Distinguishing Features of High-quality Wine

To truly taste — and best appreciate — a great bottle of expensive wine, look for these three objective qualities in every glass.

Complexity

High-quality wines have more complexity than low-quality, bulk wines. When drinking a cheap bottle, you may only be able to detect a single flavor. Because a high-quality wine is more complex, you should be able to detect several aromas and flavors in a single sip.

Balance

Higher-end wines shoot for balance. Balance in fruit, sugar levels, acidity and tannin. When a wine is balanced these four components are harmonious.  Wines that run on the cheaper-side, tend to accent one component more than others, often it’s the fruit. A cheap wine often has too little or too much of a particular flavor.

Think about the proportion of the flavors when you sample a wine. None of the important flavors — like the oak or the fruit — should be too subtle or too overwhelming. A bottle with the proper proportions of flavors makes for a well-balanced, higher-quality wine.

Intensity

When drinking a high-quality wine, you should be able to very clearly identify how intense the wine smells. Higher intensity means you can pick up different notes with more clarity. The more layers of aroma that you are able to pick up, likely the more complex the wine is likely to be. Be on the lookout for oak’s significant influence, which often adds character and interest alongside the primary fruit components.

Two additional features can be insightful, but their assessment requires more practice:

Integrity

The palate and finish of the wine should cohere with and evolve from what the nose promised. A wine has integrity if your experience of it is consistent from beginning to end.

Typicity

A wine is “typical” of its kind if it exhibits the essential characteristics of its grape and regional appellation. Untypical wines may disappoint tasters hoping for a specific varietal experience.

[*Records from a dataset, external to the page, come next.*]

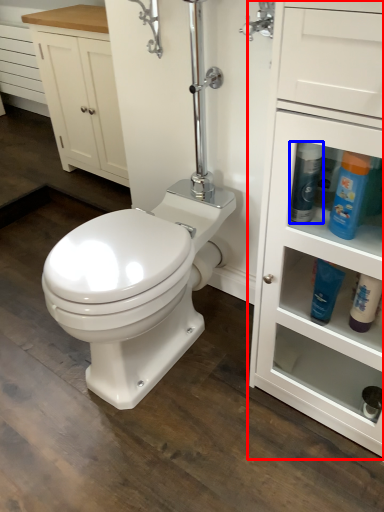
Question: Which point is closer to the camera, bathroom cabinet (highlighted by a red box) or cleaning product (highlighted by a blue box)?

Choices:
 (A) bathroom cabinet
 (B) cleaning product

Answer: (A)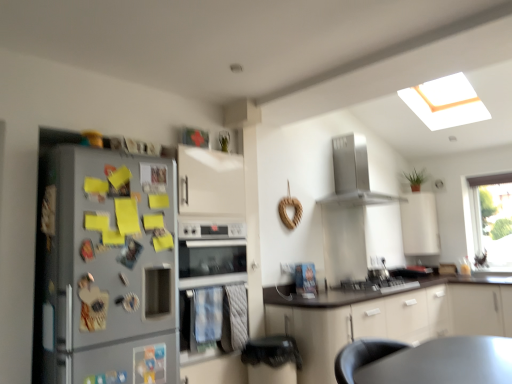
I want to click on silver metallic oven at center, so click(212, 283).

For the most insightful tasting experience, it is also recommended to try more than one wine at a time, by differentiating them in side-by-side comparison. Perhaps take a series of three Chardonnays from different regions (California, Australia, and Burgundy for example) and compare and contrast the wines’ acidity, sugar, fruit and overall balance. Identifying innate aromas and flavor characteristics often becomes most clear when we have a reference point. The more you taste, the better you will be able to identify key components of specific varietals.